Both provides accounting information to the users. However, they differ when
it comes to the users. Financial Accounting shows external stakeholders how a
company's finances are doing. This makes it possible for the board of directors,
shareholders, potential investors, creditors, and investment firms to comprehend
how the business performed in the past. On the other hand, Management accounting
is used by managers and supervisors to make assumptions about a business' daily
operations. Instead of using past data or performances, it is based on current and
emerging trends. To sum up, Financial Accounting is for the external parties and
Management Accounting is for internal parties.

Orientation and Time Span (OATS)


Financial Accounting is historical in nature wherein it gives information based
on related past events. Financial statement is not entirely backward-looking and the
external users are the who make forecasts on their own based on these statements.
Meanwhile, Management accounting is more on forward-looking. It is based on past
and future events just like forecasting and planning that assist the users in estimating
the impacts of multiple events to achieve their objectives and goals.
Furthermore, Financial Accounting and Management Accounting differ on
their time span. Financial accounting prepares its financial statements and financial
reports for a specific period. It can be issued quarterly or annually to be
communicated to the users. On the other hand, the reports in management
accounting are prepared whenever the need arises.

ROS (Roles in Organization's Strategy)

In an organization's financial strategy, financial accounting and managerial


accounting complement one another. Financial accounting concentrates on an
organization's external financial procedures, whereas managerial accounting
concentrates on the internal financial processes of an organization. Professionals
considering one of these careers should understand the differences between the
disciplines
  Managerial accountants, for instance, can conduct a make-or-buy study to
assess the financial viability of making a part to aid in the manufacturing of a
product.

These accountants adopt predetermined forms and adhere to Financial


Accounting Standards Board (FASB) norms and regulations when creating financial
reports. The generally accepted accounting principles specify the rules (GAAP).
Managerial accountants, however, generally prepare their reports for internal
audiences.

DMP (Decision Making Process)

Making a decision in management accounting is as simple as selecting a plan


of action from a list of options. No choice is necessary if there are no other options.
The underlying presumption is that the best choice is the one that generates the
most profit or incurs the lowest expenses. Managerial accountants concentrate on
short-term growth plans for maintaining the economy.

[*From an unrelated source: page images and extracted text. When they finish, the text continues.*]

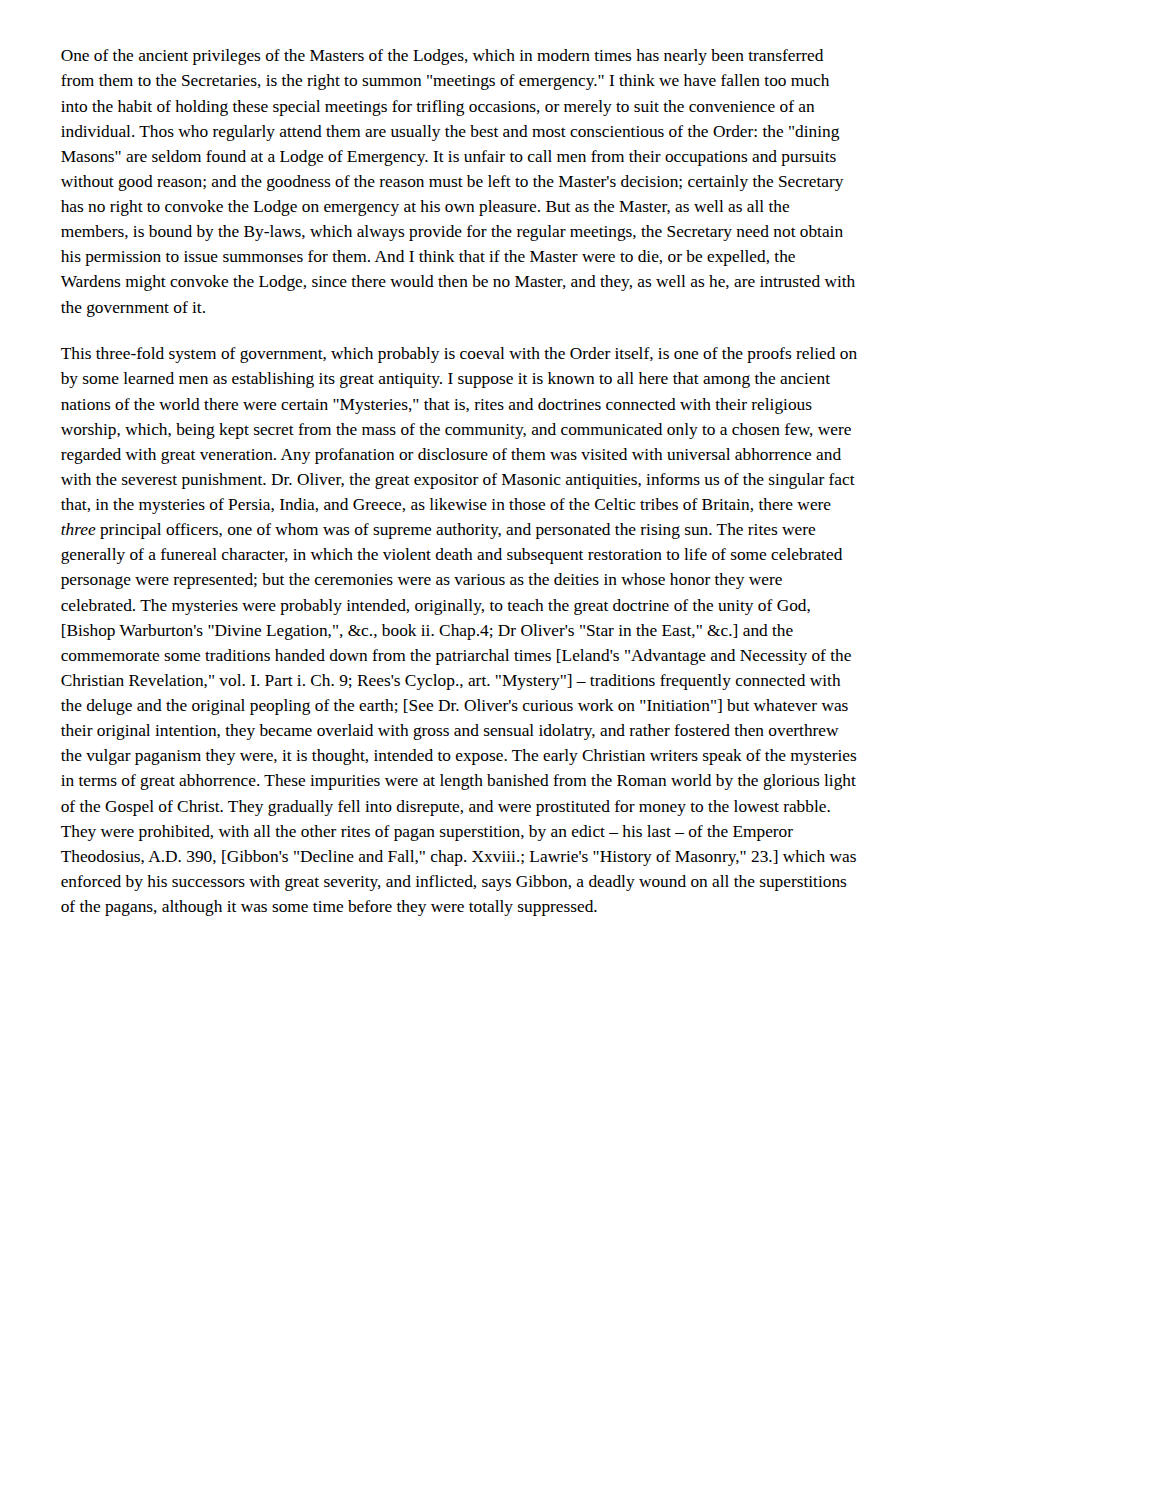One of the ancient privileges of the Masters of the Lodges, which in modern times has nearly been transferred from them to the Secretaries, is the right to summon "meetings of emergency." I think we have fallen too much into the habit of holding these special meetings for trifling occasions, or merely to suit the convenience of an individual. Thos who regularly attend them are usually the best and most conscientious of the Order: the "dining Masons" are seldom found at a Lodge of Emergency. It is unfair to call men from their occupations and pursuits without good reason; and the goodness of the reason must be left to the Master's decision; certainly the Secretary has no right to convoke the Lodge on emergency at his own pleasure. But as the Master, as well as all the members, is bound by the By-laws, which always provide for the regular meetings, the Secretary need not obtain his permission to issue summonses for them. And I think that if the Master were to die, or be expelled, the Wardens might convoke the Lodge, since there would then be no Master, and they, as well as he, are intrusted with the government of it.
This three-fold system of government, which probably is coeval with the Order itself, is one of the proofs relied on by some learned men as establishing its great antiquity. I suppose it is known to all here that among the ancient nations of the world there were certain "Mysteries," that is, rites and doctrines connected with their religious worship, which, being kept secret from the mass of the community, and communicated only to a chosen few, were regarded with great veneration. Any profanation or disclosure of them was visited with universal abhorrence and with the severest punishment. Dr. Oliver, the great expositor of Masonic antiquities, informs us of the singular fact that, in the mysteries of Persia, India, and Greece, as likewise in those of the Celtic tribes of Britain, there were three principal officers, one of whom was of supreme authority, and personated the rising sun. The rites were generally of a funereal character, in which the violent death and subsequent restoration to life of some celebrated personage were represented; but the ceremonies were as various as the deities in whose honor they were celebrated. The mysteries were probably intended, originally, to teach the great doctrine of the unity of God, [Bishop Warburton's "Divine Legation,", &c., book ii. Chap.4; Dr Oliver's "Star in the East," &c.] and the commemorate some traditions handed down from the patriarchal times [Leland's "Advantage and Necessity of the Christian Revelation," vol. I. Part i. Ch. 9; Rees's Cyclop., art. "Mystery"] – traditions frequently connected with the deluge and the original peopling of the earth; [See Dr. Oliver's curious work on "Initiation"] but whatever was their original intention, they became overlaid with gross and sensual idolatry, and rather fostered then overthrew the vulgar paganism they were, it is thought, intended to expose. The early Christian writers speak of the mysteries in terms of great abhorrence. These impurities were at length banished from the Roman world by the glorious light of the Gospel of Christ. They gradually fell into disrepute, and were prostituted for money to the lowest rabble. They were prohibited, with all the other rites of pagan superstition, by an edict – his last – of the Emperor Theodosius, A.D. 390, [Gibbon's "Decline and Fall," chap. Xxviii.; Lawrie's "History of Masonry," 23.] which was enforced by his successors with great severity, and inflicted, says Gibbon, a deadly wound on all the superstitions of the pagans, although it was some time before they were totally suppressed.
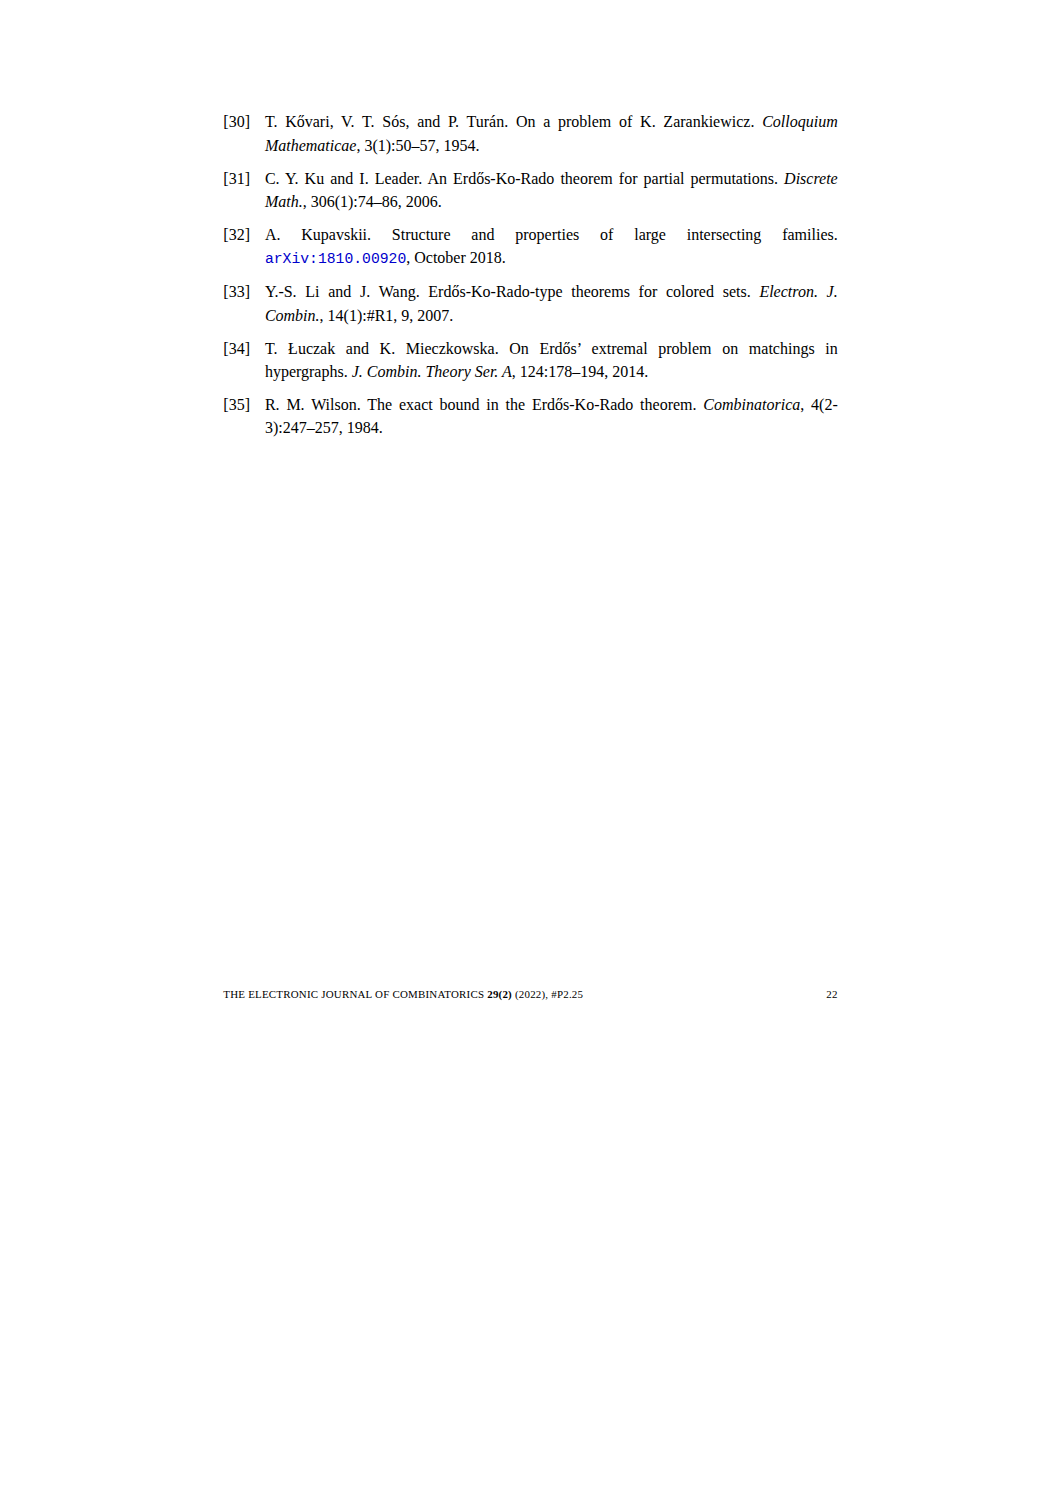[30] T. Kővari, V. T. Sós, and P. Turán. On a problem of K. Zarankiewicz. Colloquium Mathematicae, 3(1):50–57, 1954.
[31] C. Y. Ku and I. Leader. An Erdős-Ko-Rado theorem for partial permutations. Discrete Math., 306(1):74–86, 2006.
[32] A. Kupavskii. Structure and properties of large intersecting families. arXiv:1810.00920, October 2018.
[33] Y.-S. Li and J. Wang. Erdős-Ko-Rado-type theorems for colored sets. Electron. J. Combin., 14(1):#R1, 9, 2007.
[34] T. Łuczak and K. Mieczkowska. On Erdős’ extremal problem on matchings in hypergraphs. J. Combin. Theory Ser. A, 124:178–194, 2014.
[35] R. M. Wilson. The exact bound in the Erdős-Ko-Rado theorem. Combinatorica, 4(2-3):247–257, 1984.
the electronic journal of combinatorics 29(2) (2022), #P2.25
22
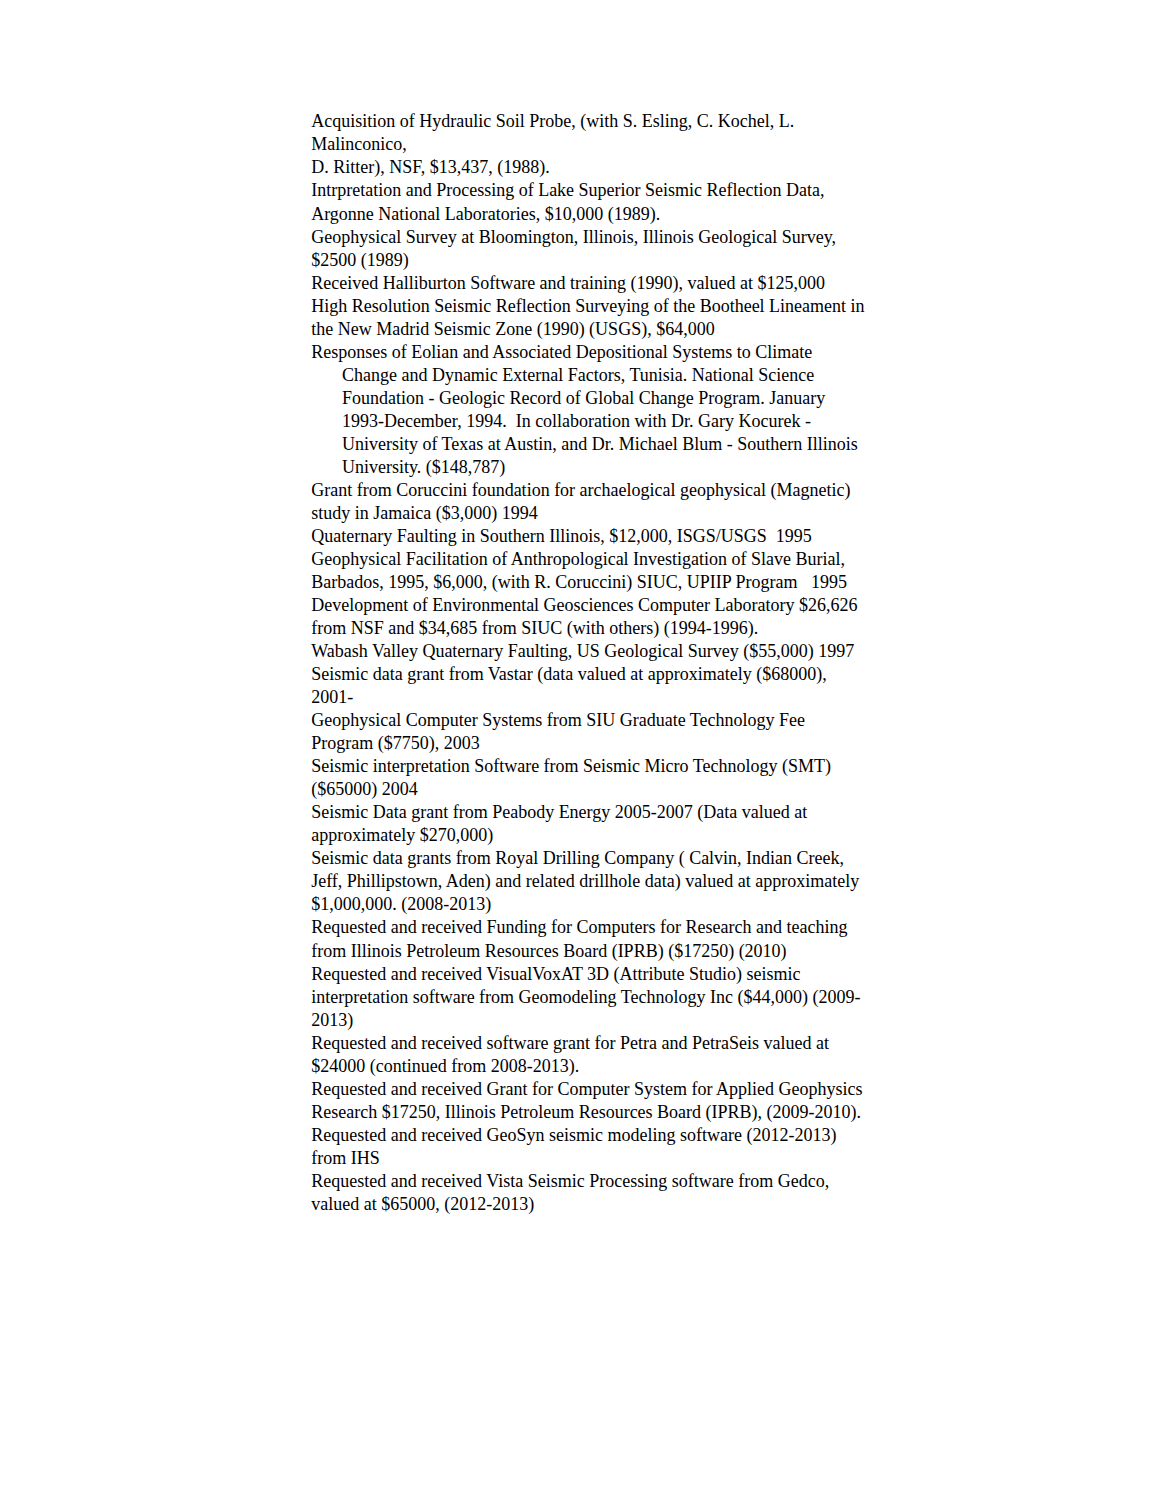Acquisition of Hydraulic Soil Probe, (with S. Esling, C. Kochel, L. Malinconico,
D. Ritter), NSF, $13,437, (1988).
Intrpretation and Processing of Lake Superior Seismic Reflection Data, Argonne National Laboratories, $10,000 (1989).
Geophysical Survey at Bloomington, Illinois, Illinois Geological Survey, $2500 (1989)
Received Halliburton Software and training (1990), valued at $125,000
High Resolution Seismic Reflection Surveying of the Bootheel Lineament in the New Madrid Seismic Zone (1990) (USGS), $64,000
Responses of Eolian and Associated Depositional Systems to Climate Change and Dynamic External Factors, Tunisia. National Science Foundation - Geologic Record of Global Change Program. January 1993-December, 1994. In collaboration with Dr. Gary Kocurek - University of Texas at Austin, and Dr. Michael Blum - Southern Illinois University. ($148,787)
Grant from Coruccini foundation for archaelogical geophysical (Magnetic) study in Jamaica ($3,000) 1994
Quaternary Faulting in Southern Illinois, $12,000, ISGS/USGS 1995
Geophysical Facilitation of Anthropological Investigation of Slave Burial, Barbados, 1995, $6,000, (with R. Coruccini) SIUC, UPIIP Program 1995
Development of Environmental Geosciences Computer Laboratory $26,626 from NSF and $34,685 from SIUC (with others) (1994-1996).
Wabash Valley Quaternary Faulting, US Geological Survey ($55,000) 1997
Seismic data grant from Vastar (data valued at approximately ($68000), 2001-
Geophysical Computer Systems from SIU Graduate Technology Fee Program ($7750), 2003
Seismic interpretation Software from Seismic Micro Technology (SMT) ($65000) 2004
Seismic Data grant from Peabody Energy 2005-2007 (Data valued at approximately $270,000)
Seismic data grants from Royal Drilling Company ( Calvin, Indian Creek, Jeff, Phillipstown, Aden) and related drillhole data) valued at approximately $1,000,000. (2008-2013)
Requested and received Funding for Computers for Research and teaching from Illinois Petroleum Resources Board (IPRB) ($17250) (2010)
Requested and received VisualVoxAT 3D (Attribute Studio) seismic interpretation software from Geomodeling Technology Inc ($44,000) (2009-2013)
Requested and received software grant for Petra and PetraSeis valued at $24000 (continued from 2008-2013).
Requested and received Grant for Computer System for Applied Geophysics Research $17250, Illinois Petroleum Resources Board (IPRB), (2009-2010).
Requested and received GeoSyn seismic modeling software (2012-2013) from IHS
Requested and received Vista Seismic Processing software from Gedco, valued at $65000, (2012-2013)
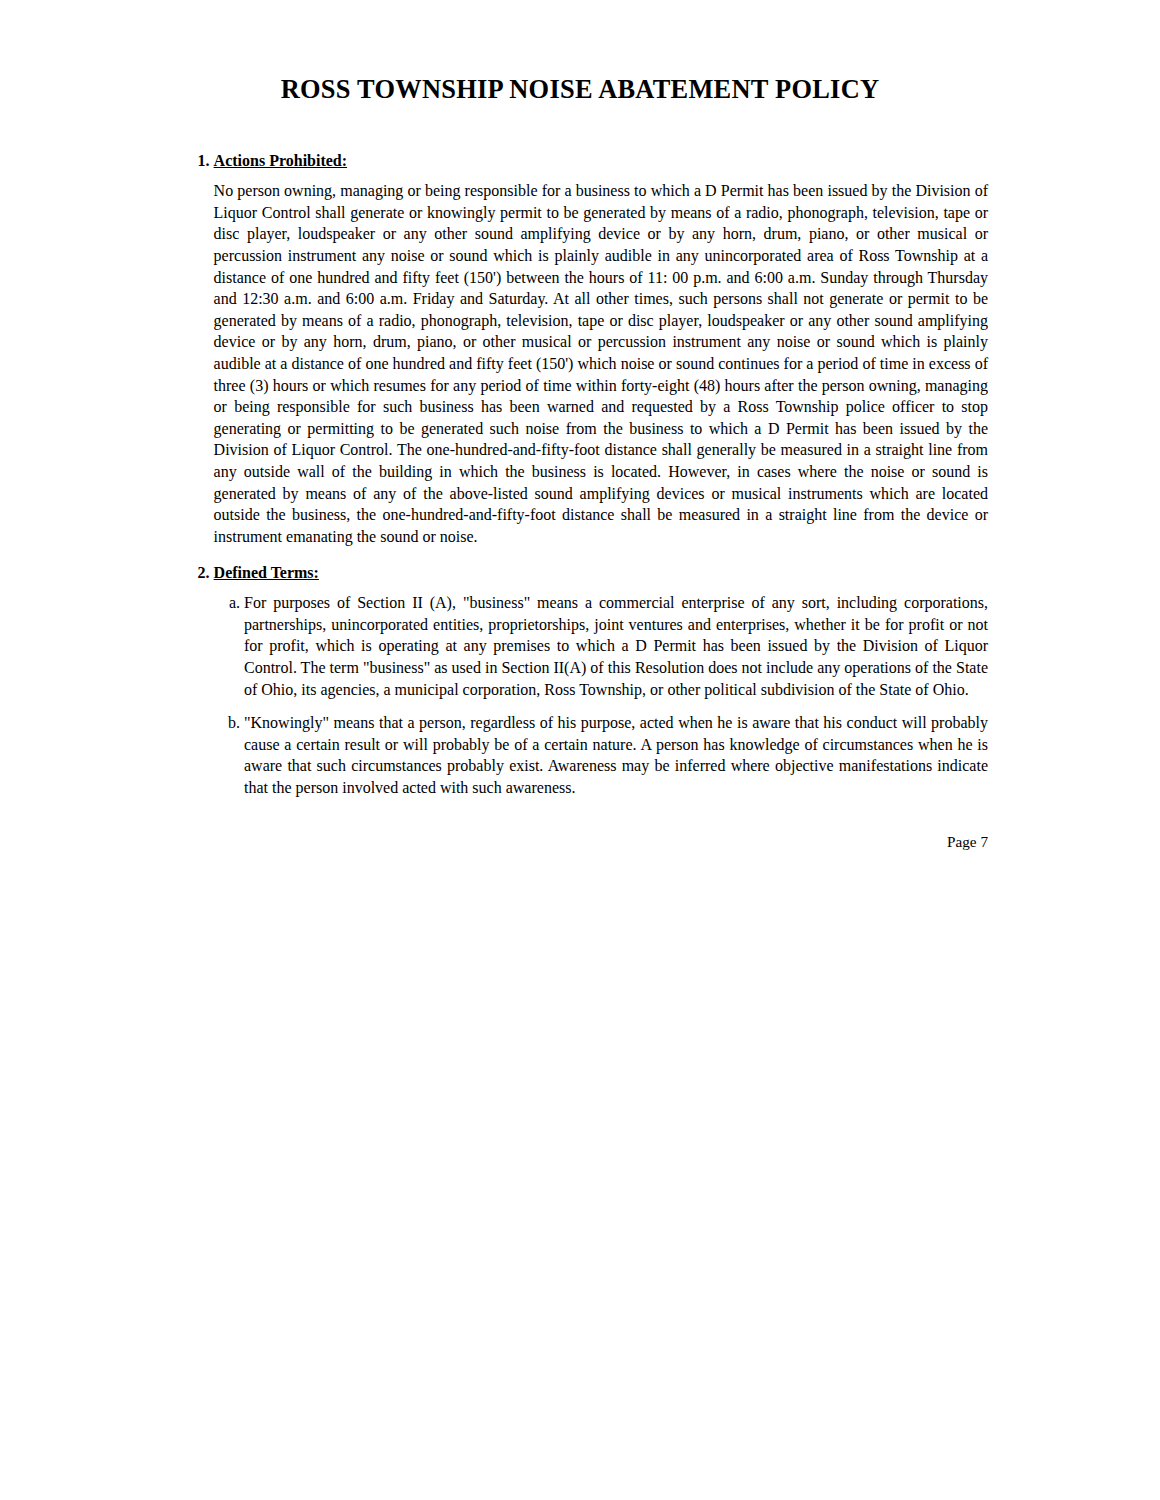ROSS TOWNSHIP NOISE ABATEMENT POLICY
Actions Prohibited:
No person owning, managing or being responsible for a business to which a D Permit has been issued by the Division of Liquor Control shall generate or knowingly permit to be generated by means of a radio, phonograph, television, tape or disc player, loudspeaker or any other sound amplifying device or by any horn, drum, piano, or other musical or percussion instrument any noise or sound which is plainly audible in any unincorporated area of Ross Township at a distance of one hundred and fifty feet (150') between the hours of 11: 00 p.m. and 6:00 a.m. Sunday through Thursday and 12:30 a.m. and 6:00 a.m. Friday and Saturday. At all other times, such persons shall not generate or permit to be generated by means of a radio, phonograph, television, tape or disc player, loudspeaker or any other sound amplifying device or by any horn, drum, piano, or other musical or percussion instrument any noise or sound which is plainly audible at a distance of one hundred and fifty feet (150') which noise or sound continues for a period of time in excess of three (3) hours or which resumes for any period of time within forty-eight (48) hours after the person owning, managing or being responsible for such business has been warned and requested by a Ross Township police officer to stop generating or permitting to be generated such noise from the business to which a D Permit has been issued by the Division of Liquor Control. The one-hundred-and-fifty-foot distance shall generally be measured in a straight line from any outside wall of the building in which the business is located. However, in cases where the noise or sound is generated by means of any of the above-listed sound amplifying devices or musical instruments which are located outside the business, the one-hundred-and-fifty-foot distance shall be measured in a straight line from the device or instrument emanating the sound or noise.
Defined Terms:
For purposes of Section II (A), "business" means a commercial enterprise of any sort, including corporations, partnerships, unincorporated entities, proprietorships, joint ventures and enterprises, whether it be for profit or not for profit, which is operating at any premises to which a D Permit has been issued by the Division of Liquor Control. The term "business" as used in Section II(A) of this Resolution does not include any operations of the State of Ohio, its agencies, a municipal corporation, Ross Township, or other political subdivision of the State of Ohio.
"Knowingly" means that a person, regardless of his purpose, acted when he is aware that his conduct will probably cause a certain result or will probably be of a certain nature. A person has knowledge of circumstances when he is aware that such circumstances probably exist. Awareness may be inferred where objective manifestations indicate that the person involved acted with such awareness.
Page 7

Financial accounting supports decision-making in three key areas: it gives


investors a foundation for analyzing and contrasting the financial health of firms that
issue securities. Creditors can use it to evaluate a company's solvency, liquidity, and
creditworthiness. Financial accountants concentrate on long-term financial plans for
advancing organizations.

VVR (Verifiability vs. Relevance)

Relevance is the degree to which the information is useful for making financial
decisions, therefore, accounting information is important or relevant if it can help with
both anticipating future events and taking action to handle potential ones as well as
providing useful information about past events. Whereas verifiability is the degree to
which the information can be replicated using the same facts and assumptions. 
In management accounting, the focus is on providing managers with the
information they require when they need while fair reporting of operations and
financial situation is prioritized in financial accounting.